The biggest limitation of the batch approach, however it is done, has less to do with the test itself and more with the nature of the disease. Group testing works well as long as the prevalence of a pathogen remains low. But if there are too many positive cases in the tested specimens, most of the pools will come up positive and will have to be followed up with individual tests anyway. Hertz’s combinatorial approach works best when the prevalence of the disease in a community is no higher than 5 percent, with around 1 percent being ideal. More straightforward approaches, such as those employed by Iwen and CIesek, work when the prevalence is below 10 percent. In fact, the FDA’s message to Iwen stated that he could test pools as long as the positive test rate was below that percentage.
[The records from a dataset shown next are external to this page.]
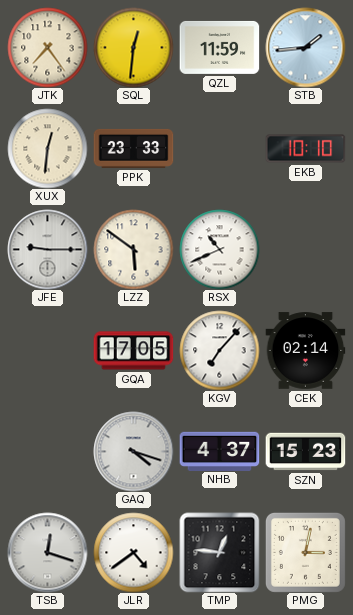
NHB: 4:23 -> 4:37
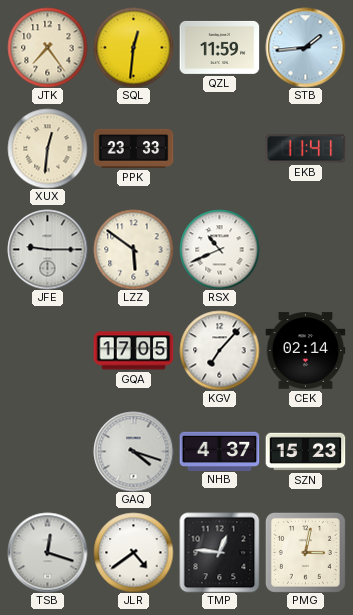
EKB: 10:10 -> 11:41
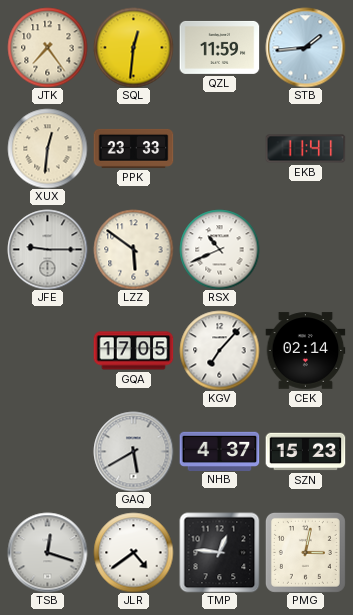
GAQ: 4:18 -> 5:40
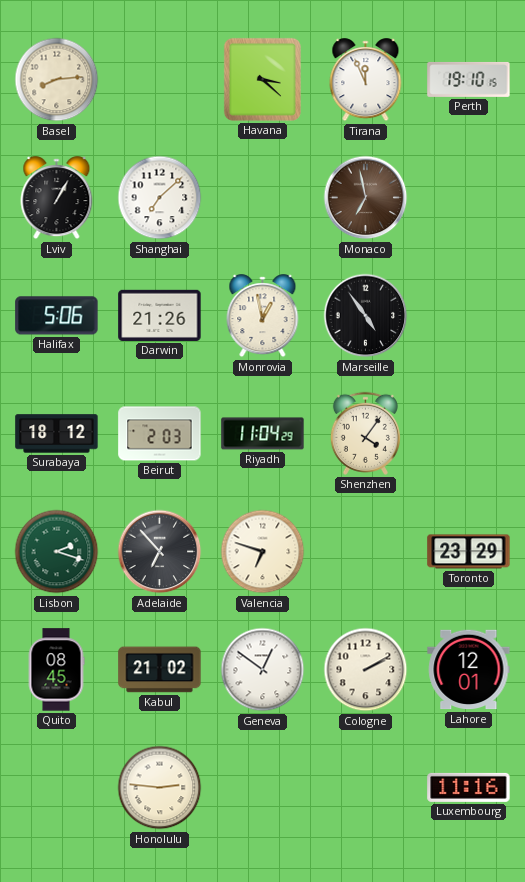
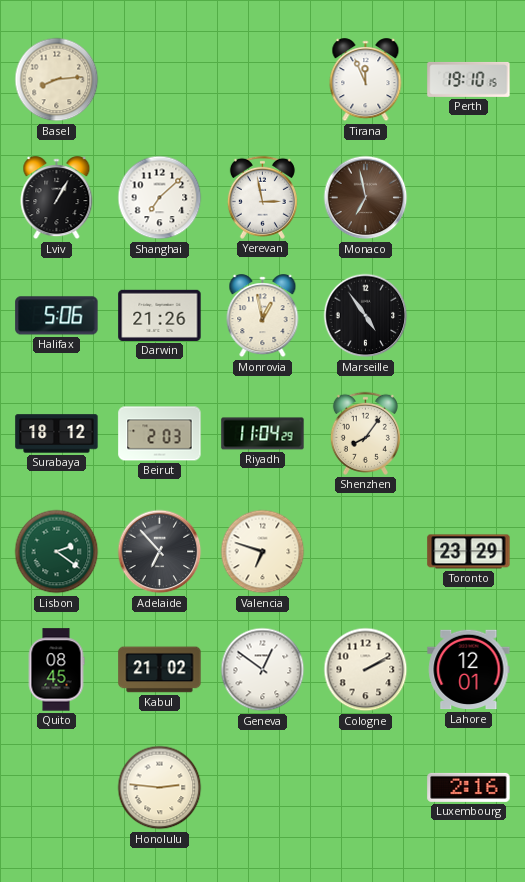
Havana: 3:22 -> none
Yerevan: none -> 2:58
Shenzhen: 4:06 -> 8:06
Lisbon: 2:18 -> 2:21
Luxembourg: 11:16 -> 2:16
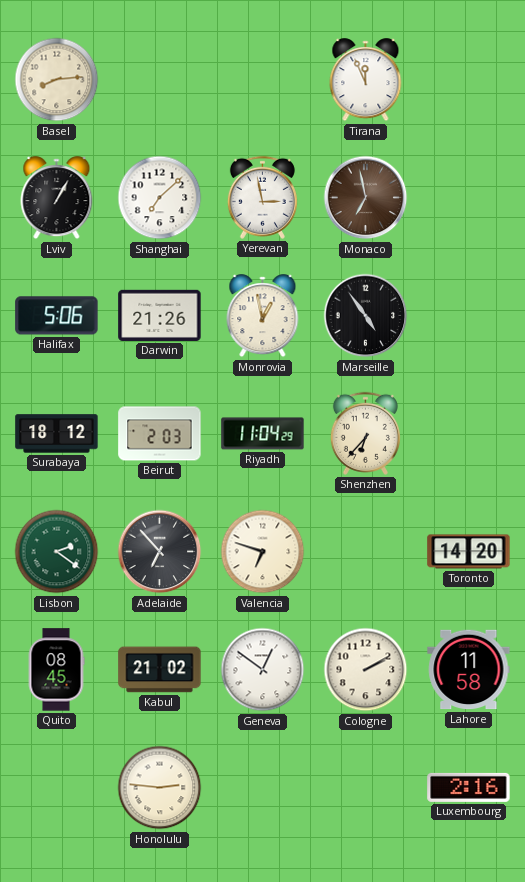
Perth: 19:10 -> none
Shenzhen: 8:06 -> 6:37
Toronto: 23:29 -> 14:20
Lahore: 12:01 -> 11:58
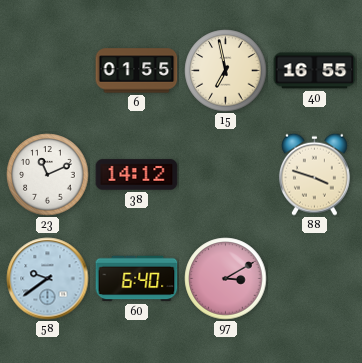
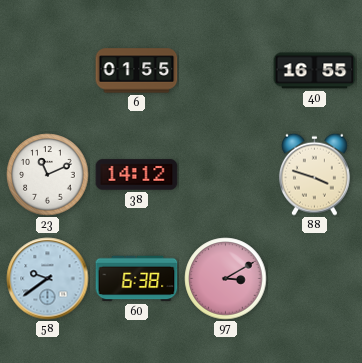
15: 6:58 -> none
60: 6:40 -> 6:38
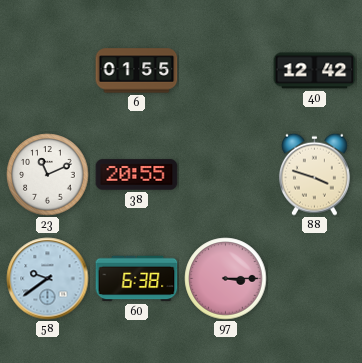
40: 16:55 -> 12:42
38: 14:12 -> 20:55
97: 3:10 -> 3:15
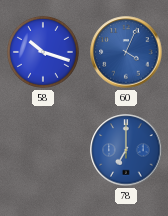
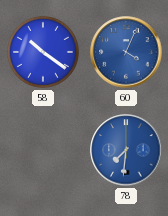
58: 10:18 -> 10:21
78: 7:00 -> 7:31
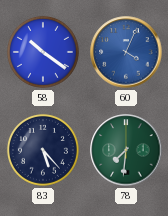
83: none -> 5:23
78 dial: blue -> green
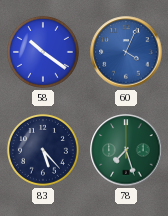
78: 7:31 -> 7:27
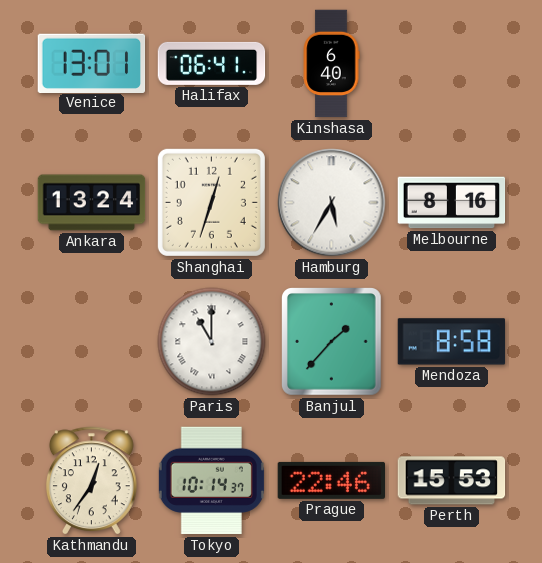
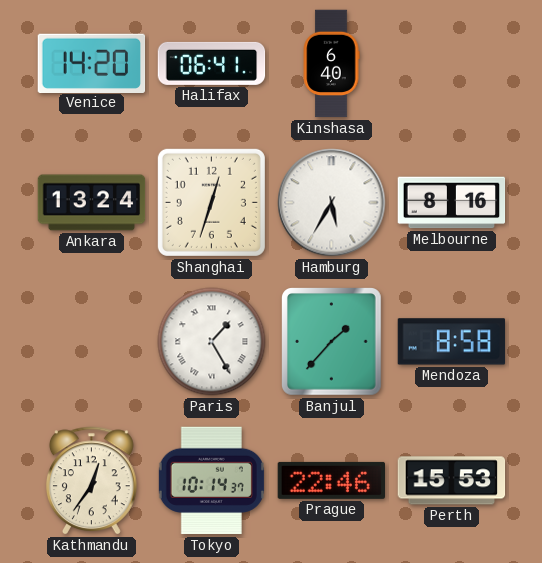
Venice: 13:01 -> 14:20
Paris: 11:00 -> 1:25
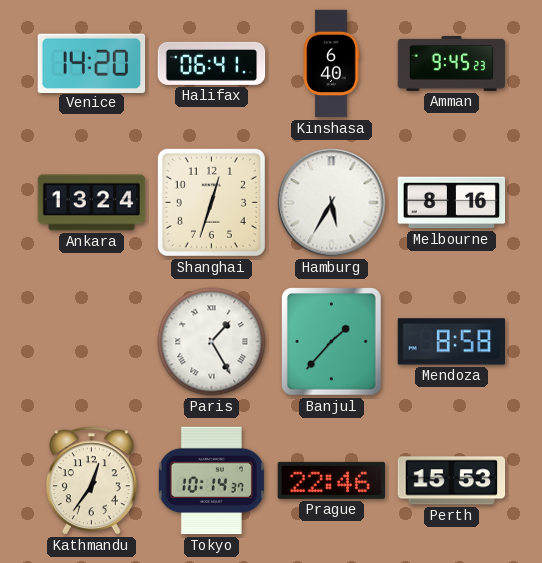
Amman: none -> 9:45
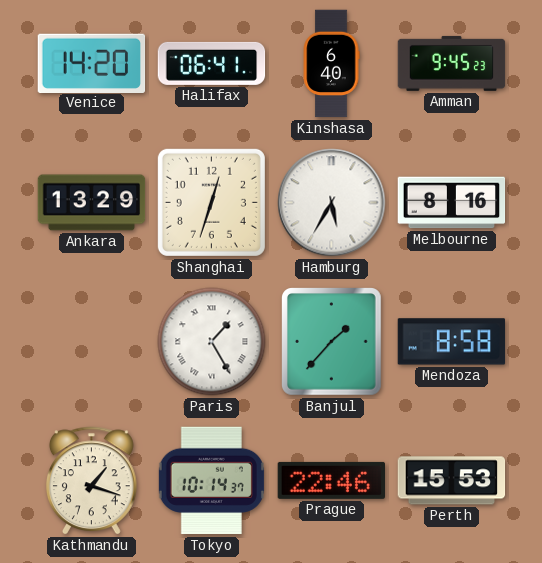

It would work best now for the White House for another reason. They want to maintain the momentum of reopening the economy, but the spikes are potentially jeopardizing that. The best way to contain the spread outside of another general shutdown would be to initiate aggressive contact tracing and quarantining on individual bases, as well as pushing for stronger participation in mask-wearing. This pool-testing approach allows for much more rapid and efficient assignment of contact tracers in order to contain outbreaks before they expand rapidly across a population.

The goal here is rapid containment, which necessarily means more aggressive testing. If this works, the numbers of individual tests might actually flatten out, but we’ll get a much better picture of the population status in cities and regions.